> **Extract provided**
The Muffin Curse

Here’s a small puzzle that opens the door to a surprisingly tricky general problem: How can a teacher divide 24 muffins among 25 students so that everyone gets the same amount to eat but nobody gets stuck with any tiny pieces?

To get a clearer sense of what counts as a good answer, let’s consider a bad answer. You could remove 1/25th of each muffin, give an almost-complete muffin to each of the first 24 students, and give the 24 slivers to the last student. Then everyone gets 96% of a muffin, but it‘s a pretty crumby scheme for the student who gets nothing but slivers. We’d like to do better. Can you find a scheme in which the smallest piece anyone gets stuck with is bigger than 1/25 of a muffin? Can you find a solution in which the smallest piece is a lot bigger? After you’ve found the best solution you can and you can’t improve it, how might you try to prove that it’s the best solution anyone could ever find? And how would you solve the problem if there were a different number of muffins and/or a different number of students trying to share them? Puzzles of this kind can be challenging and addictive, and the general solution wasn’t found until last year.

The Muffin Problem was invented in 2008 by a friend of mine, the recreational mathematician Alan Frank. He asked: If we have m muffins to be divided among s students, how can we cut up the muffins and apportion the pieces so that each student gets m/s of a muffin, and so that the smallest piece is as large as possible? (Making sure that even the smallest piece is large ensures that all the pieces are large. Kind of like saying “A society is only as rich as its poorest citizens.”) Let’s define f(m,s) to be the largest number f for which there’s a scheme in which all the pieces are of size at least f. (Here “f” is for “function”, “fraction”, and “Frank”.) 

Alan was inspired by a real-world problem involving fewer than 24 muffins and fewer than 25 muffin-eaters. In fact, there were just two muffin-eaters, his children, but in dividing up an odd number of muffins between the two kids he began to think about the general case, in the way that a mathematician does. I’m illustrating his problem using the numbers 24 and 25 as an homage to the classic children’s book “The Math Curse” about the math problems that lurk everywhere around us, just waiting for someone like Alan to notice them. Author Jon Scieszka and illustrator Lane Smith raise the problem of how one should share 24 cupcakes among 25 people. Their way of solving the problem contains much practical wisdom, but it dodges the problem of how one should share the cupcakes if one must.

From “The Math Curse”, by Jon Scieszka and Lane Smith. Permission pending.

> **Provided data**
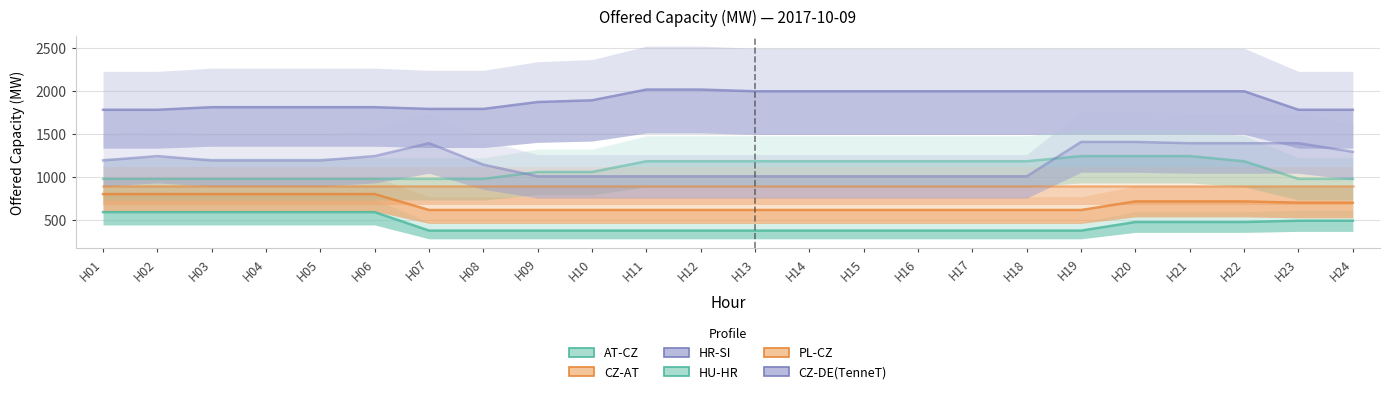

Which label corresponds to the largest value in the chart?

H11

> **Prompt**
Return, word for word, the part of the muffin article that begins at "Alan was inspired" and stops after "if one must.". The listing isn't needed for what comes next.

> **Completed exercise**
Alan was inspired by a real-world problem involving fewer than 24 muffins and fewer than 25 muffin-eaters. In fact, there were just two muffin-eaters, his children, but in dividing up an odd number of muffins between the two kids he began to think about the general case, in the way that a mathematician does. I’m illustrating his problem using the numbers 24 and 25 as an homage to the classic children’s book “The Math Curse” about the math problems that lurk everywhere around us, just waiting for someone like Alan to notice them. Author Jon Scieszka and illustrator Lane Smith raise the problem of how one should share 24 cupcakes among 25 people. Their way of solving the problem contains much practical wisdom, but it dodges the problem of how one should share the cupcakes if one must.